• **WHAT YOU WILL DO**:
Output the whole listing exactly, with no pictures.

[INPUT DATA]

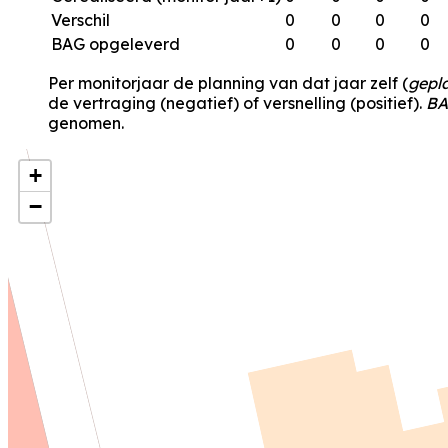
Verschil
0
0
0
0
BAG opgeleverd
0
0
0
0
Per monitorjaar de planning van dat jaar zelf (
gepl
de vertraging (negatief) of versnelling (positief).
BA
genomen.
+
−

[/INPUT DATA]

• **EXERCISE RESPONSE**:
Verschil
0
0
0
0
BAG opgeleverd
0
0
0
0
Per monitorjaar de planning van dat jaar zelf (
gepl
de vertraging (negatief) of versnelling (positief).
BA
genomen.
+
−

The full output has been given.